/avcx-scraper

Scraper for the AV Club Xwords back library.

Primary LanguagePythonOtherNOASSERTION

avcx-scraper

This is a scraper which will download all AVCX crosswords from the official website.

Prerequisites

  • You need an active subscription to AVCX.
  • You need to have pipenv installed. There are installation instructions but it's likely easiest to install with your system package manager (e.g. sudo pacman -S python-pipenv for Arch or sudo apt-get install pipenv for Debian).

Usage

  1. Clone this repository:
git clone --depth=1 https://github.com/mesmere/avcx-scraper.git
cd avcx-scraper
  1. Run avcx_scraper.py with your AVCX credentials:
pipenv run python3 avcx_scraper.py --email=YOUR_EMAIL --password=YOUR_PASSWORD
  1. Wait for it to complete and then check the out/ directory to find your files.

FAQ

Q. Why am I only getting .puz files?

A. avcx-scraper only downloads files in the AcrossLite format because that's all I care about. Some puzzles (e.g. the trivias) don't have .puz files, so they won't be downloaded. If you want a full backup of everything, it would be trivial to modify the code. 🤷‍♀️ Seriously, it's one line.
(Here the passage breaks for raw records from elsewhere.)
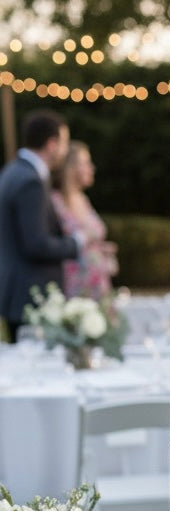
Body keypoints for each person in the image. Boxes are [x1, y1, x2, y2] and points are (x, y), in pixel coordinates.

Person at [0, 110, 80, 341]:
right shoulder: (30, 181)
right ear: (51, 144)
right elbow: (36, 244)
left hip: (16, 292)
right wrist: (75, 243)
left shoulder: (12, 171)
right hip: (30, 294)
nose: (64, 151)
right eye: (64, 143)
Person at [51, 141, 117, 299]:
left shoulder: (84, 200)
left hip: (99, 283)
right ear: (70, 167)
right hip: (73, 284)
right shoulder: (56, 202)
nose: (91, 168)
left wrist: (101, 249)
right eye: (86, 163)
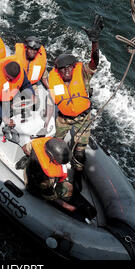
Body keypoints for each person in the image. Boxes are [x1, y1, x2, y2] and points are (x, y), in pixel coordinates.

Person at [43, 14, 104, 188]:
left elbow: (94, 61)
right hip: (64, 117)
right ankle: (50, 168)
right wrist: (47, 121)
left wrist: (95, 41)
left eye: (69, 67)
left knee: (80, 149)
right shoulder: (54, 79)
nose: (67, 71)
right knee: (56, 142)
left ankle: (77, 174)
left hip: (83, 116)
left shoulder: (83, 72)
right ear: (58, 71)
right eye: (63, 69)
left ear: (74, 67)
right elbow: (51, 100)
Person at [0, 61, 34, 146]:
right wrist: (4, 117)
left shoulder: (21, 73)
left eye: (11, 79)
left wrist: (32, 94)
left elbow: (26, 84)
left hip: (9, 96)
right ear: (4, 70)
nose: (9, 80)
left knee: (23, 109)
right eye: (7, 77)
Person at [21, 137, 76, 211]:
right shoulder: (43, 176)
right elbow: (49, 194)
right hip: (35, 182)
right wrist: (67, 206)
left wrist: (32, 156)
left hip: (35, 165)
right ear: (51, 156)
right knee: (66, 190)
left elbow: (25, 148)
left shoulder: (43, 143)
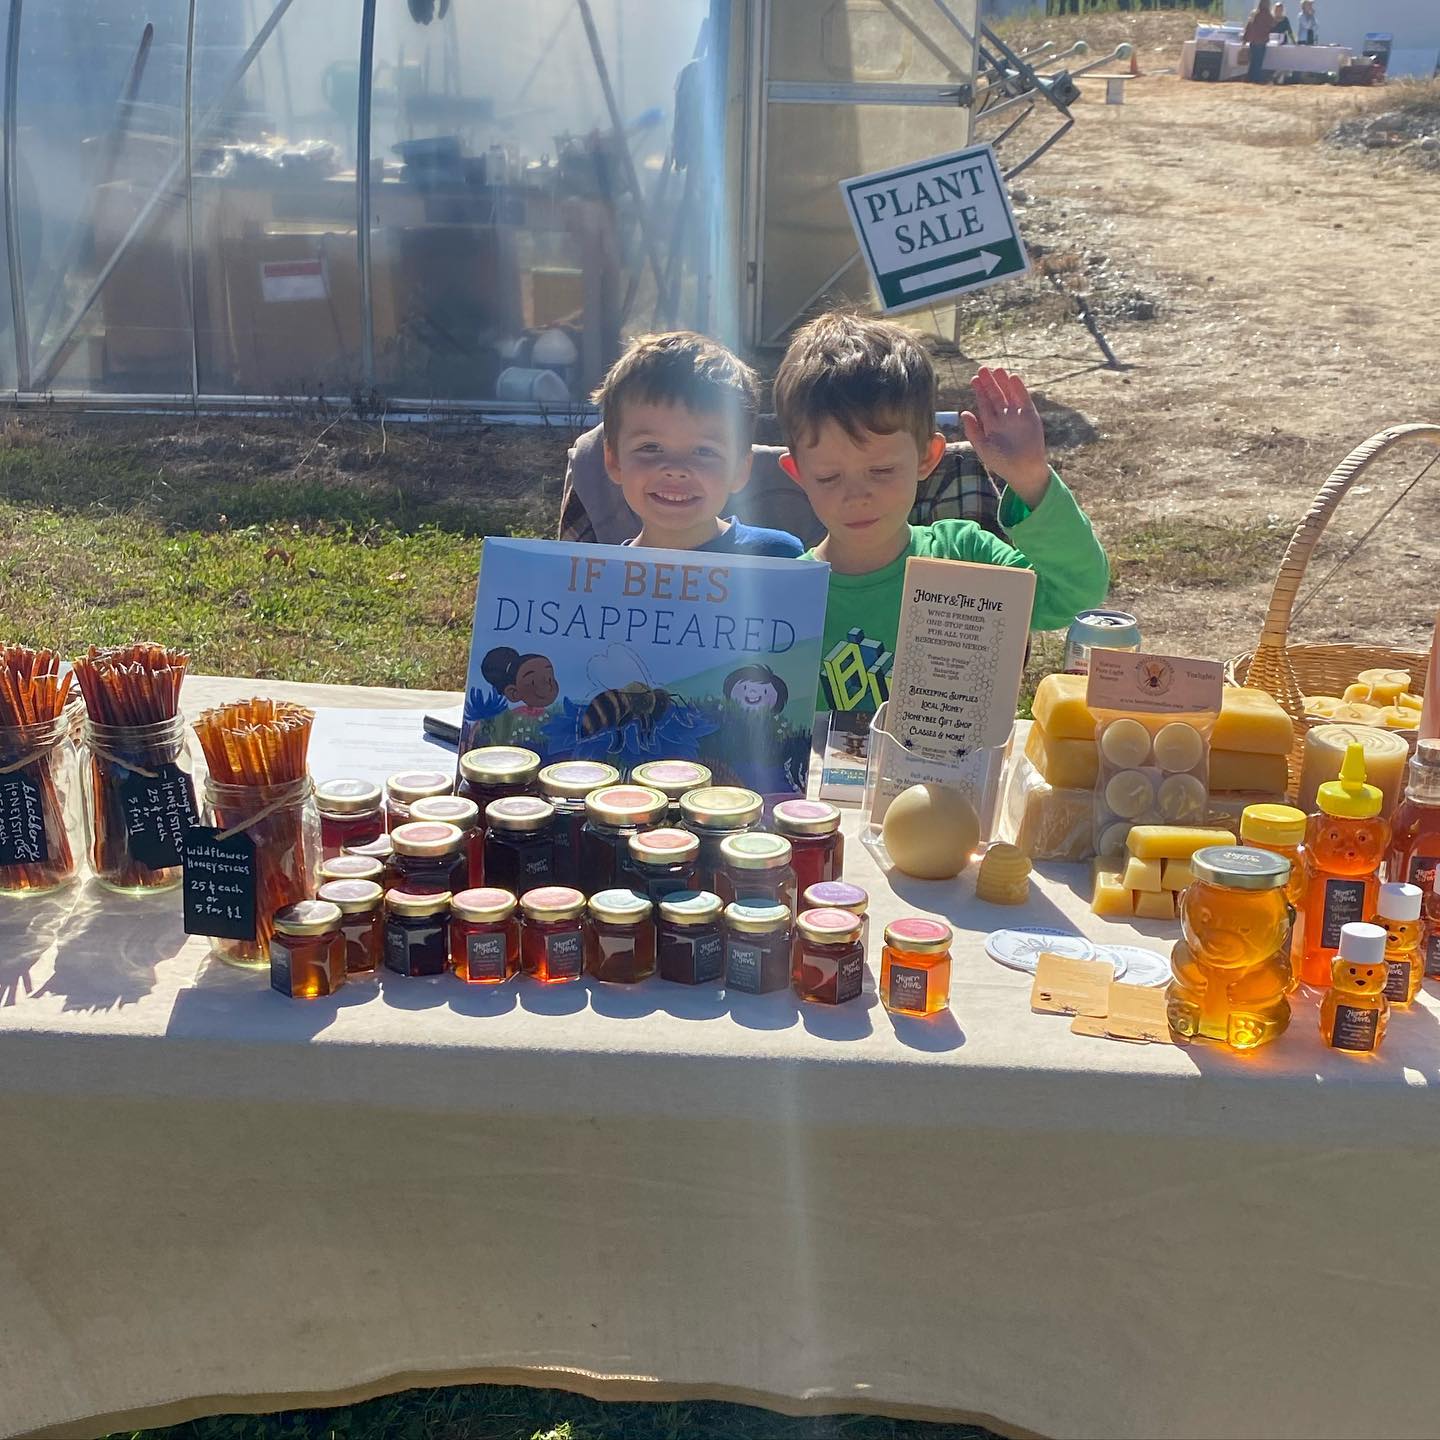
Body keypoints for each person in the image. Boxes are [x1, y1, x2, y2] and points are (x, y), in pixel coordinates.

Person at [773, 311, 1109, 712]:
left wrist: (1031, 478)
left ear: (928, 458)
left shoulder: (964, 556)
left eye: (881, 471)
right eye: (829, 477)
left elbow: (1074, 593)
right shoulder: (785, 596)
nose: (857, 495)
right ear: (798, 474)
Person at [592, 330, 805, 557]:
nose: (675, 470)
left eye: (704, 451)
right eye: (650, 447)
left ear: (740, 470)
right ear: (614, 461)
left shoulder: (777, 557)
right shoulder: (599, 577)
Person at [1243, 1, 1275, 82]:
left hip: (1253, 42)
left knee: (1253, 61)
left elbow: (1249, 26)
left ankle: (1250, 77)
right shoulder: (1267, 15)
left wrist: (1245, 38)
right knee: (1258, 62)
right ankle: (1256, 78)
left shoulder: (1254, 13)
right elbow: (1272, 24)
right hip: (1261, 42)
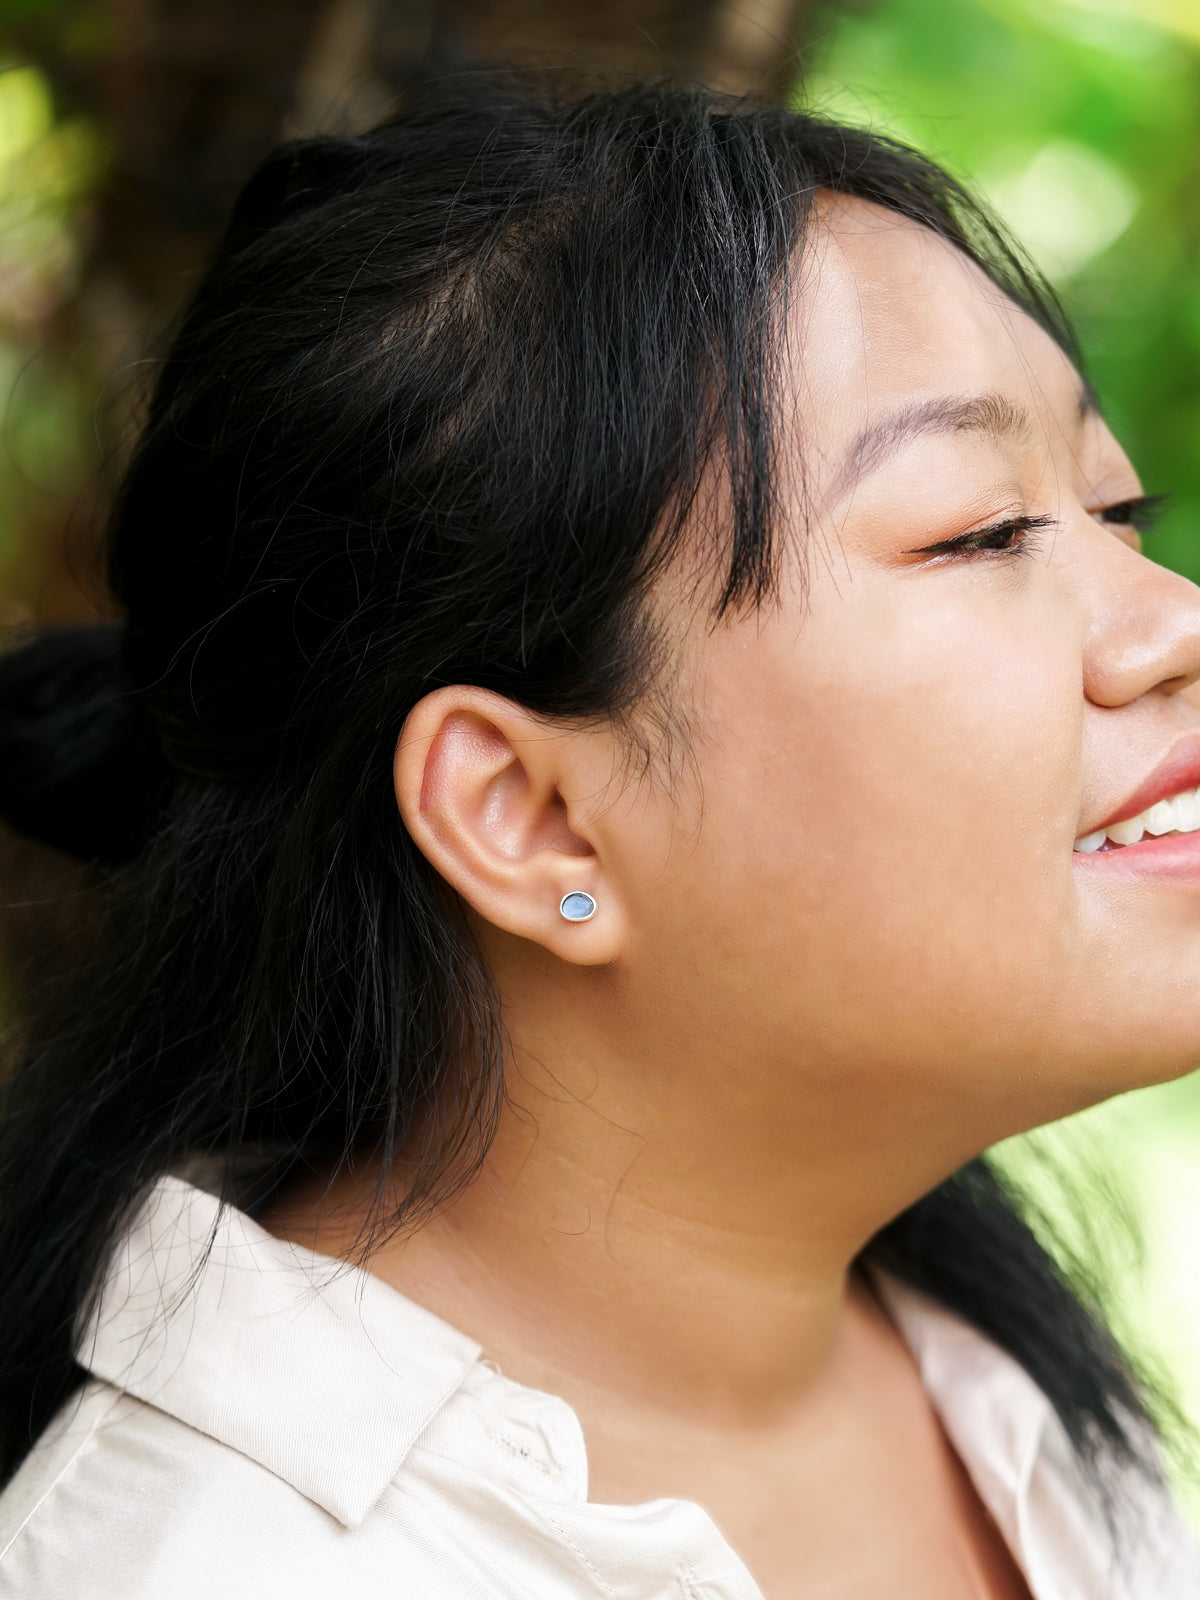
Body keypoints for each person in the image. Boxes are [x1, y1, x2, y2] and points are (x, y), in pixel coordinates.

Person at [0, 75, 1197, 1600]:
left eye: (1116, 507)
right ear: (531, 818)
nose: (1171, 621)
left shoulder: (987, 1375)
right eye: (981, 530)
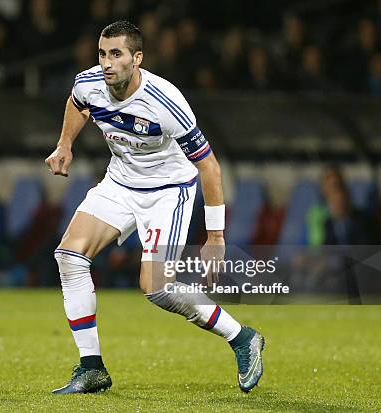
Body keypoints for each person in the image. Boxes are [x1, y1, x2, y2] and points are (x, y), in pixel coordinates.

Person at [44, 21, 265, 395]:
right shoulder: (88, 82)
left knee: (156, 288)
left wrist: (215, 235)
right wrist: (65, 143)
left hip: (168, 191)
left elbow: (209, 166)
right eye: (102, 53)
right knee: (69, 255)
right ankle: (91, 367)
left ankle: (242, 338)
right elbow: (78, 104)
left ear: (137, 58)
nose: (107, 63)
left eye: (116, 54)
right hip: (119, 182)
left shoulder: (165, 101)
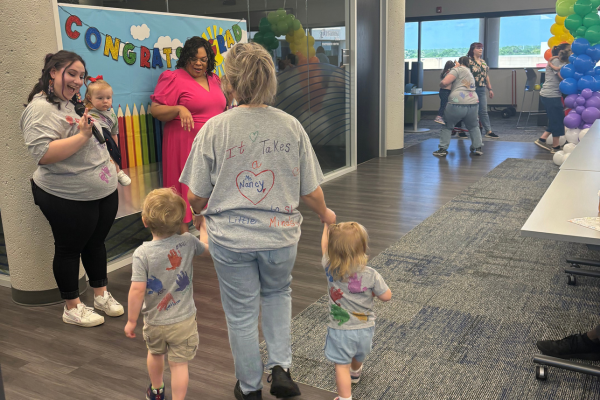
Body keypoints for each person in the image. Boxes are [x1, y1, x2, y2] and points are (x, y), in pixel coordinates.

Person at [180, 42, 337, 400]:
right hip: (281, 238)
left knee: (240, 312)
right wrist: (326, 215)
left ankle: (249, 387)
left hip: (231, 240)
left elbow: (195, 197)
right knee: (279, 294)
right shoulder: (291, 126)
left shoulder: (215, 129)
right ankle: (280, 368)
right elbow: (310, 190)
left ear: (228, 83)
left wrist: (205, 208)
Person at [21, 51, 123, 327]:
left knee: (96, 243)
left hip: (100, 191)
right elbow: (43, 153)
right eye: (72, 73)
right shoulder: (40, 108)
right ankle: (72, 307)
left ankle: (100, 295)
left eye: (81, 75)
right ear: (53, 72)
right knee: (69, 249)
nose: (78, 81)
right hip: (66, 195)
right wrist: (81, 137)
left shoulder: (71, 102)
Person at [125, 188, 210, 400]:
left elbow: (137, 290)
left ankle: (156, 390)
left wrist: (131, 320)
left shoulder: (142, 253)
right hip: (183, 320)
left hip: (154, 321)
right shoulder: (188, 242)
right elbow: (207, 248)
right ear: (181, 220)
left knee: (154, 354)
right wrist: (204, 226)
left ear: (145, 221)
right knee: (179, 364)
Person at [150, 36, 226, 234]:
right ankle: (183, 237)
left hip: (213, 144)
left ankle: (210, 235)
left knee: (212, 187)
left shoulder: (214, 79)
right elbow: (156, 110)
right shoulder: (173, 78)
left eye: (203, 59)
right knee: (184, 188)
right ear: (185, 58)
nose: (199, 63)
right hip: (184, 142)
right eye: (194, 58)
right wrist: (178, 109)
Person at [320, 222, 391, 400]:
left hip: (340, 329)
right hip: (365, 327)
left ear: (331, 250)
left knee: (340, 366)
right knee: (360, 353)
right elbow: (387, 296)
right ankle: (356, 371)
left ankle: (345, 398)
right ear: (364, 248)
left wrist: (326, 226)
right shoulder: (371, 274)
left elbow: (324, 247)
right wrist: (373, 291)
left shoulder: (330, 267)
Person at [84, 75, 131, 186]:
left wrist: (116, 148)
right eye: (100, 98)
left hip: (107, 141)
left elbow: (114, 134)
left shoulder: (112, 115)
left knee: (110, 148)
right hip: (92, 141)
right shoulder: (87, 112)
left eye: (108, 98)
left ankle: (117, 170)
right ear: (90, 98)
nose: (105, 101)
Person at [433, 56, 484, 157]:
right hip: (473, 101)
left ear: (459, 63)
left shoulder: (456, 70)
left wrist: (442, 85)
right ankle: (477, 147)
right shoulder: (470, 72)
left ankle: (442, 149)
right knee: (474, 126)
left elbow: (444, 82)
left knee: (447, 126)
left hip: (456, 102)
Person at [534, 43, 572, 153]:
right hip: (550, 95)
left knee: (557, 118)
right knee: (558, 119)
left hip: (552, 95)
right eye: (569, 50)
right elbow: (562, 77)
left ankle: (542, 139)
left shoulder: (558, 61)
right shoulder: (556, 62)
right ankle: (555, 147)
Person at [467, 42, 499, 138]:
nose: (481, 50)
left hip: (481, 88)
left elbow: (486, 76)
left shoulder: (483, 62)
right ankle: (473, 130)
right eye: (478, 48)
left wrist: (490, 89)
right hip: (471, 89)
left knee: (483, 110)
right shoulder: (469, 62)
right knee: (472, 111)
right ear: (473, 49)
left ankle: (488, 131)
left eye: (481, 48)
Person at [435, 60, 456, 125]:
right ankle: (439, 116)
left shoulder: (444, 72)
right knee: (444, 105)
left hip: (442, 91)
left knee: (444, 104)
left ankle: (444, 117)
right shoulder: (449, 73)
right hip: (446, 91)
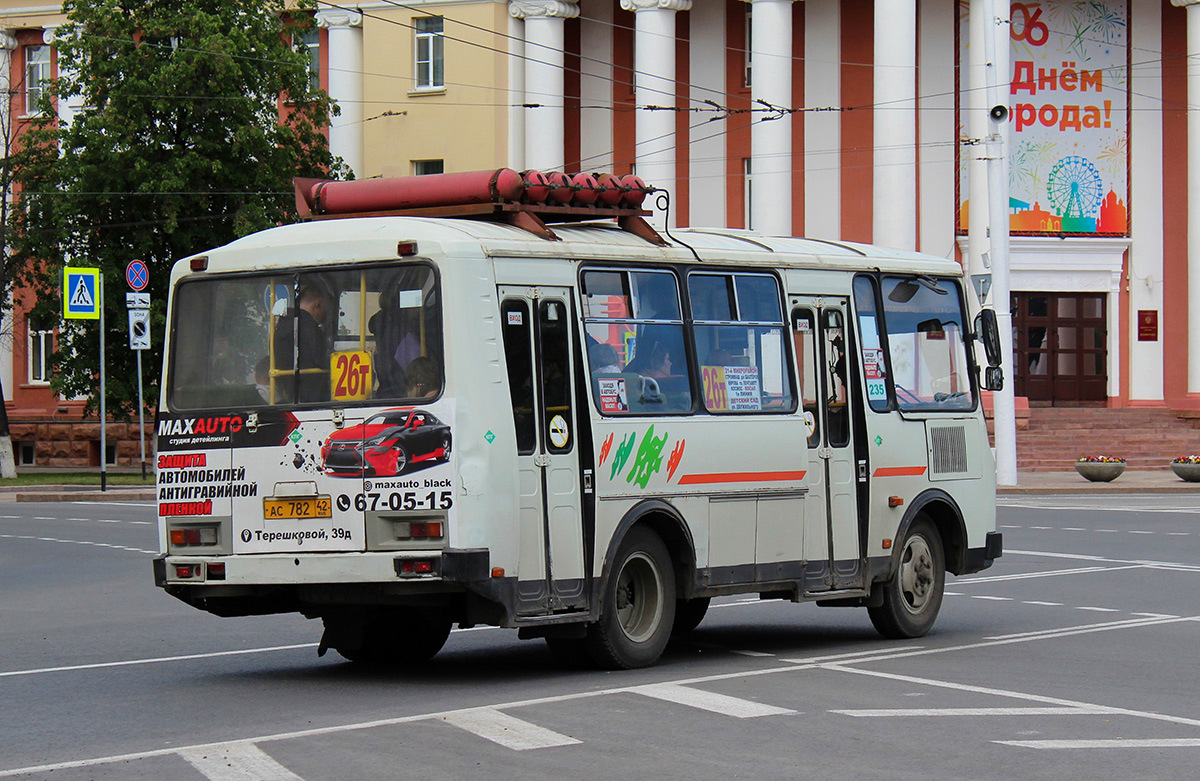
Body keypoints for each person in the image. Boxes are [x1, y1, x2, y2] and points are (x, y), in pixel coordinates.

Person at [274, 284, 331, 402]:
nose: (323, 318)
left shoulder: (281, 326)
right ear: (318, 304)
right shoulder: (309, 327)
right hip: (313, 396)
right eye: (324, 312)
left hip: (290, 393)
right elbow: (321, 359)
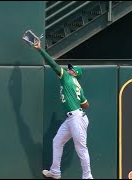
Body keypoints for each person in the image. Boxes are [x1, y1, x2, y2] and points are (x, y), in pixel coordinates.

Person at [33, 41, 93, 179]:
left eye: (72, 69)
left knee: (81, 148)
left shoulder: (67, 77)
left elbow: (53, 65)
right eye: (70, 68)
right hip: (74, 117)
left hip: (77, 118)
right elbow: (86, 104)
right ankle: (55, 172)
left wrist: (39, 49)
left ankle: (88, 176)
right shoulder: (78, 87)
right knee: (57, 141)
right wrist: (76, 100)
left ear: (75, 74)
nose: (69, 69)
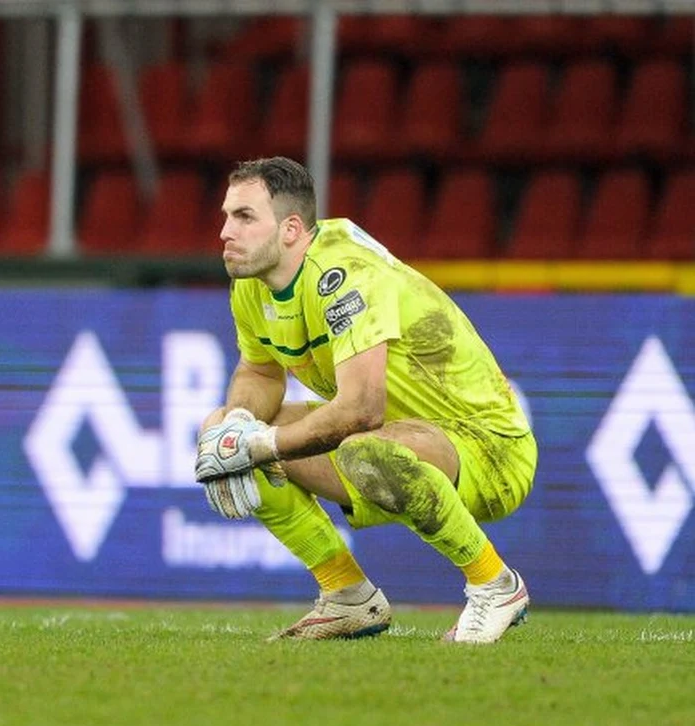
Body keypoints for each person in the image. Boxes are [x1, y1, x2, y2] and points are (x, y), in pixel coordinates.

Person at [196, 157, 536, 644]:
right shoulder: (252, 286)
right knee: (224, 429)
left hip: (490, 450)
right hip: (394, 437)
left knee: (354, 450)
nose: (226, 231)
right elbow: (259, 371)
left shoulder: (344, 275)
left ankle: (495, 584)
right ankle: (347, 596)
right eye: (227, 215)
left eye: (244, 217)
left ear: (292, 229)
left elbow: (361, 411)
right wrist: (238, 426)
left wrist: (260, 445)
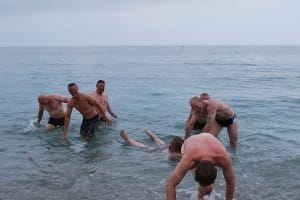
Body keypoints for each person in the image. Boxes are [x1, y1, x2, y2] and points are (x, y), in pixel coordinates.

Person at [165, 133, 235, 200]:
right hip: (189, 144)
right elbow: (170, 184)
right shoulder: (189, 160)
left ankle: (201, 195)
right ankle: (200, 196)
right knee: (207, 188)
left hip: (209, 141)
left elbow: (230, 182)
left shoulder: (224, 158)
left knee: (208, 188)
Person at [120, 129, 184, 161]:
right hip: (163, 149)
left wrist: (151, 156)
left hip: (157, 151)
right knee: (162, 143)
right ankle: (153, 136)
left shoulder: (173, 155)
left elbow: (158, 158)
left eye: (171, 145)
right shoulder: (177, 151)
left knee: (146, 147)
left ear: (175, 149)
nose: (170, 145)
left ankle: (129, 140)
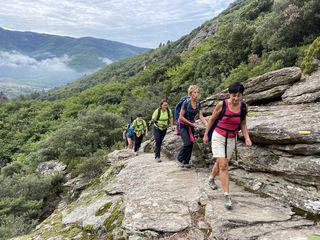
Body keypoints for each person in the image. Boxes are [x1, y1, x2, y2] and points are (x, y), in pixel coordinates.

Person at [203, 82, 252, 209]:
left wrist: (247, 138)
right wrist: (206, 134)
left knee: (221, 162)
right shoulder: (222, 104)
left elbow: (243, 124)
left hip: (231, 138)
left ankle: (211, 178)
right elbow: (212, 119)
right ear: (229, 94)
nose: (236, 98)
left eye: (239, 95)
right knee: (224, 165)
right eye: (234, 95)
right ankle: (226, 195)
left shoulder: (243, 107)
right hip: (218, 136)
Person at [177, 85, 207, 168]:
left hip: (191, 125)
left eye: (197, 92)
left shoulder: (198, 103)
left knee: (191, 143)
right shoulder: (186, 103)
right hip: (183, 125)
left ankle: (186, 162)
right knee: (187, 143)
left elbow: (201, 116)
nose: (196, 94)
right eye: (194, 92)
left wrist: (207, 124)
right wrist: (192, 124)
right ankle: (180, 158)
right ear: (190, 93)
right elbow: (181, 117)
Q. Why are the filenames in this awful scheme that doesn't sort cleanly?

A. Those are the filenames chosen by AVCX themselves via the Content-Disposition header.

Q. Will my account be banned for downloading like a thousand files at once?

A. I don't know, maybe. avcx-scraper uses very reasonable timeouts and tries to look as much as possible like a normal user, but if anyone is ever looking through the logs it's pretty obvious.